如果要保留文档信息，则基本上需要 $push 放入数组.但是，当然，然后使用您的 $max 值，您只需要为匹配的元素过滤数组的内容:

If you want to keep document information, then you basically need to $push it into an array. But of course, then having your $max values, you need to filter the contents of the array for just the elements that match:

db.coll.aggregate([
    { "$group":{ 
        "_id": "$country",
        "maxQuantity": { "$max": "$quantity" },
        "docs": { "$push": {
            "_id": "$_id",
            "name": "$name",
            "quantity": "$quantity"
        }}
    }},
    { "$project": {
        "maxQuantity": 1,
        "docs": {
            "$setDifference": [
               { "$map": {
                   "input": "$docs",
                   "as": "doc",
                   "in": {
                       "$cond": [ 
                           { "$eq": [ "$maxQuantity", "$$doc.quantity" ] },
                           "$$doc",
                           false
                       ]
                   }
               }},
               [false]
            ]
        }
    }}
])

因此，您将所有内容存储在一个数组中，然后测试每个数组成员以查看其值是否与记录为最大值的那个值匹配，并丢弃所有不匹配的值.

So you store everything in an array and then test each array member to see if it's value matches the one that was recorded as the maximum, discarding any that do not.

我将_id值保留在数组文档中，因为这是使它们唯一"的原因，并且不会受到

I'd keep the _id values in the array documents since that is what makes them "unique" and won't be adversely affected by $setDifference when filtering out values.
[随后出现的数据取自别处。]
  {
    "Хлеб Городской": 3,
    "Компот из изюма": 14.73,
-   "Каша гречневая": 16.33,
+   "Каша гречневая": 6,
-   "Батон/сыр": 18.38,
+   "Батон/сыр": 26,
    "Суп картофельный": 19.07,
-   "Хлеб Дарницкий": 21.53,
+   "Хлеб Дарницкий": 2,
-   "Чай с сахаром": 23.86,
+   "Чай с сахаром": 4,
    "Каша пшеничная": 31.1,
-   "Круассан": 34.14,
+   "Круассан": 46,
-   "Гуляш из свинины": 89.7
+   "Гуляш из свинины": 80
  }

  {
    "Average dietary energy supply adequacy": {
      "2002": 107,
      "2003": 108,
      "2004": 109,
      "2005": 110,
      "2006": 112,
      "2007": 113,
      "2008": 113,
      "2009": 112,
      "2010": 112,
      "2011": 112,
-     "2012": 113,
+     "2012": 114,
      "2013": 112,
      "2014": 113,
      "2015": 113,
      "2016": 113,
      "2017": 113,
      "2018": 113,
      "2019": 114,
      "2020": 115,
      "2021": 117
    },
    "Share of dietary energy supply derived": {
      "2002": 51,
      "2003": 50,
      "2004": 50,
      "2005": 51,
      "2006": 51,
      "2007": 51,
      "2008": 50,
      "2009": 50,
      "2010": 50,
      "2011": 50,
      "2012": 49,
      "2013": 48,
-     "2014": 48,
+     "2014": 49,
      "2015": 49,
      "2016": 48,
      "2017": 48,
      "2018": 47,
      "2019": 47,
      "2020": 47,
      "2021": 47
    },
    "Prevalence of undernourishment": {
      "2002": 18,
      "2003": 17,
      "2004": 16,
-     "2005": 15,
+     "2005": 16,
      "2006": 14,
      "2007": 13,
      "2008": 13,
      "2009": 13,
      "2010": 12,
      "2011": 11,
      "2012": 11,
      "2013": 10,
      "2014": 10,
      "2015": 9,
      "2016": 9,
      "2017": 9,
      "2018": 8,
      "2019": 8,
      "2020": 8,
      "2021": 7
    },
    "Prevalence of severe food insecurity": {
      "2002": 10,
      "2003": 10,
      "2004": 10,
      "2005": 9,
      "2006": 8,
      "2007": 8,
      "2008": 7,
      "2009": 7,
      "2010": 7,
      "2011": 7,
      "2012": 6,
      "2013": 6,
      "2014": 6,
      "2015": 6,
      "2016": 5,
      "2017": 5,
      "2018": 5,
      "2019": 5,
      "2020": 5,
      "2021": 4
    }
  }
But of course if "name" is always unique then it won't be required.

您还可以从 $map 中返回所需的任何字段，但是我例如，我只是返回整个文档.

You can also just return whatever fields you want from $map, but I'm just returning the whole document for example.
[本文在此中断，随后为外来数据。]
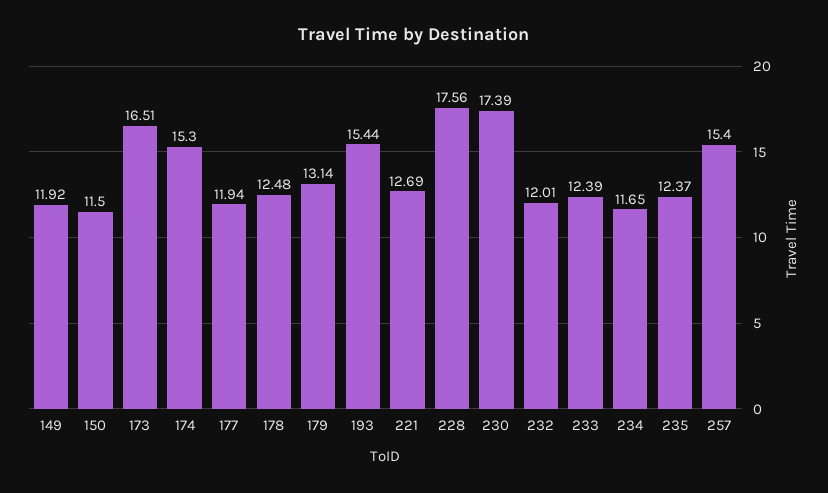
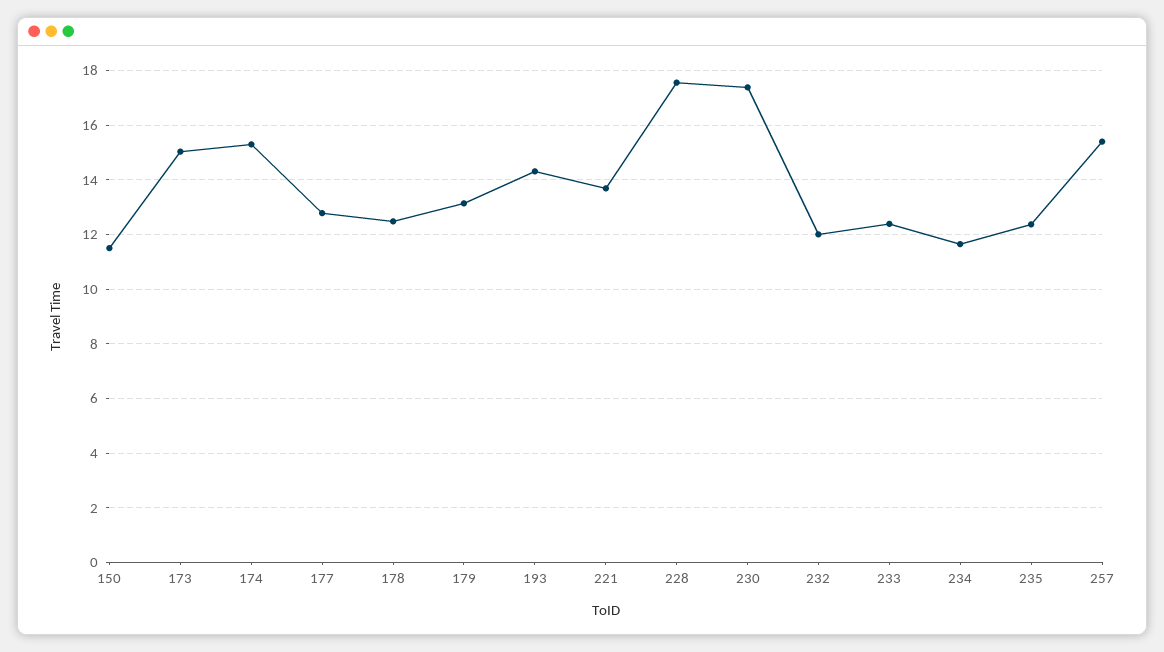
  {
-   "149": 11.92,
    "150": 11.5,
-   "173": 16.51,
+   "173": 15,
    "174": 15.3,
-   "177": 11.94,
+   "177": 12.75,
    "178": 12.48,
    "179": 13.14,
-   "193": 15.44,
+   "193": 14.25,
-   "221": 12.69,
+   "221": 13.75,
    "228": 17.56,
    "230": 17.39,
    "232": 12.01,
    "233": 12.39,
    "234": 11.65,
    "235": 12.37,
    "257": 15.4
  }

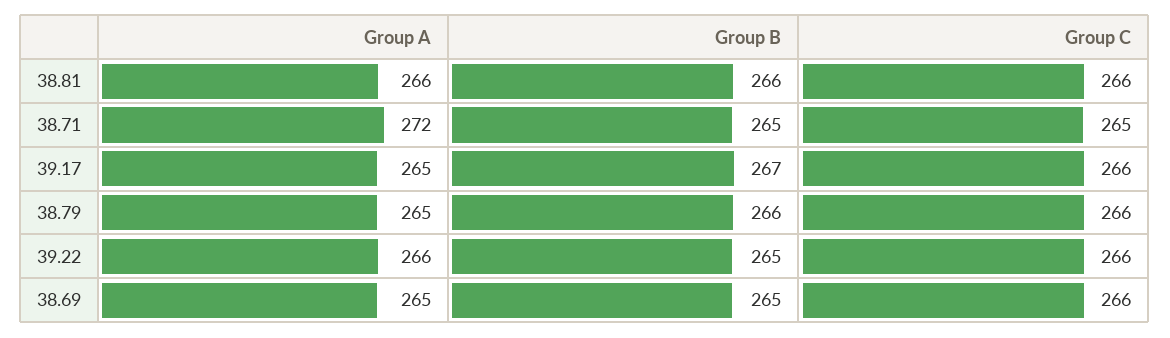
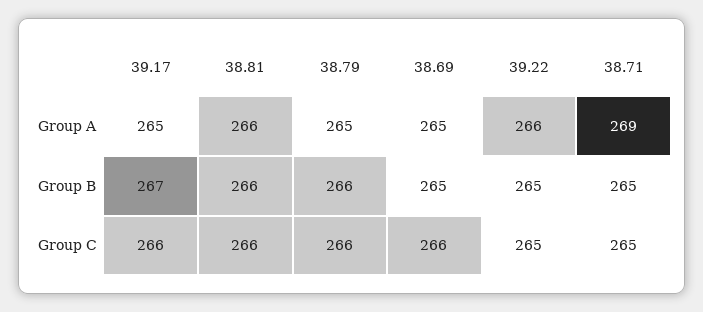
  {
    "Group A": {
      "38.81": 266,
-     "38.71": 272,
+     "38.71": 269,
      "39.17": 265,
      "38.79": 265,
      "39.22": 266,
      "38.69": 265
    },
    "Group B": {
      "38.81": 266,
      "38.71": 265,
      "39.17": 267,
      "38.79": 266,
      "39.22": 265,
      "38.69": 265
    },
    "Group C": {
      "38.81": 266,
      "38.71": 265,
      "39.17": 266,
      "38.79": 266,
-     "39.22": 266,
+     "39.22": 265,
      "38.69": 266
    }
  }

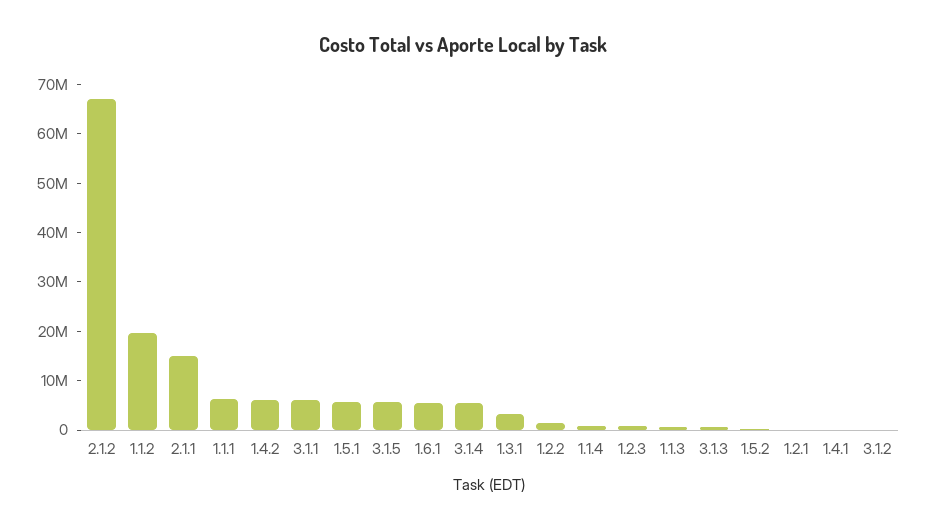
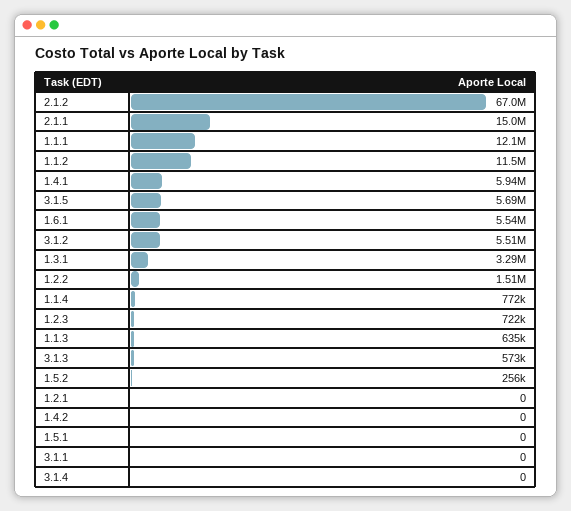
  {
    "2.1.2": 67000000,
-   "1.1.2": 20000000,
+   "1.1.2": 11500000,
    "2.1.1": 15000000,
-   "1.1.1": 6000000,
+   "1.1.1": 12100000,
-   "1.4.2": 6000000,
+   "1.4.2": 0,
-   "3.1.1": 6000000,
+   "3.1.1": 0,
-   "1.5.1": 6000000,
+   "1.5.1": 0,
    "3.1.5": 5690000,
    "1.6.1": 5540000,
-   "3.1.4": 6000000,
+   "3.1.4": 0,
    "1.3.1": 3290000,
    "1.2.2": 1510000,
    "1.1.4": 772000,
    "1.2.3": 722000,
    "1.1.3": 635000,
    "3.1.3": 573000,
    "1.5.2": 256000,
    "1.2.1": 0,
-   "1.4.1": 0,
+   "1.4.1": 5940000,
-   "3.1.2": 0
+   "3.1.2": 5510000
  }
请记住，这样做的局限性是不超过16MB的BSON大小限制，因此对于小数据样本也可以，但是任何产生潜在大列表(因为您无法预先过滤数组内容)的方法都更好.用单独的查询进行处理以找到最大"值，然后使用另一个查询来获取匹配的文档.

Keep in mind that this has the limitation of not exceeding the BSON size limit of 16MB, so is okay for small data samples, but anything producing a potentially large list ( since you cannot pre-filter array content ) would be better of processed with a separate query to find the "max" values, and another to fetch the matching documents.

这篇关于使用mongodb中的聚合获取所有具有最大值的文档的文章就介绍到这了，希望我们推荐的答案对大家有所帮助，也希望大家多多支持IT屋！